Further to the points raised in the House yesterday on Surrey County Council and local government finance, I would like to take the opportunity to put some facts on the record.
Surrey County Council’s budget and council tax is a matter for the council. Surrey’s elected councillors voted through their 2017/18 budget on Tuesday 7 February, based on the draft Local Government Finance Settlement. Surrey County Council have been clear that their Budget decision (setting a level of council tax which is not above the referendum threshold) was theirs alone.
As part of the statutory draft Local Government Finance Settlement consultation, the Department for Communities and Local Government discusses local government funding with councils across the country, of all types and all political colours. This happens every year, and necessarily involves councils making direct representations to the Government.

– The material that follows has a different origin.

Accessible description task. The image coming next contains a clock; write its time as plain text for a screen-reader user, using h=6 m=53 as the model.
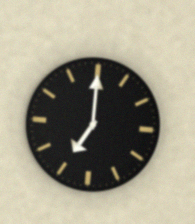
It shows h=7 m=0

DCLG will publish the final settlement later this month, and the House of Commons will then vote on it. This is entirely transparent, and detailed funding figures for every council are published as part of that process.
Whilst the final settlement has yet to be approved, the Government is not proposing extra funding to Surrey County Council that is not otherwise provided or offered to other councils generally. There is no ‘Memorandum of Understanding’ between Government and Surrey County Council. In the draft Settlement published in December, Surrey’s core spending power is forecast to rise by 1.4 per cent from 2015/16 to 2019/20. We believe this provides a sustainable base on which the council can plan ahead and allocate their £1.7 billion a year budget.
We are, however, conscious of the medium and long-term pressures that all councils face from a growing and aging population. The Government is therefore delivering broader reforms to local government finance – through bespoke Devolution Deals, the integration of health and social care, a Fairer Funding Review, medium and longer-term reforms to support adult social care, and the move, from 2019/20, to 100 per cent business rates retention across the country. All these reforms have been discussed in recent weeks with Surrey and other councils from across the country as part of the Local Government Finance Settlement process.
The Local Government Finance Bill, that Parliament is at present considering, will legislate to deliver the reforms to business rates. A number of pilots are already taking place from April 2017 in combined authorities and unitary councils across the country. These will take place in Liverpool, Greater Manchester, West Midlands, West of England, Cornwall and Greater London. The Government plans to undertake further pilots in 2018/19, in areas without a devolution deal, including two-tier council areas. The nationwide rollout will then take place across England in 2019/20.
Surrey County Council informed the Government that they wished to become a pilot area. The Secretary of State for Communities and Local Government told them that this was not possible for 2017/18, but said that, subject to due process and meeting the necessary criteria, they could participate in the 2018/19 pilot. All other councils will be free to apply to participate in these pilots, and the Government invites them to do so. The Department for Communities and Local Government has already held discussions about the 2018/19 pilots with several councils and it will be publishing more information shortly.
The Government’s wider reforms to local government funding will make councils less dependent on money from Whitehall, ensuring all councils have strong incentives to support local jobs and local firms, and directly benefit from the proceeds of a growing economy.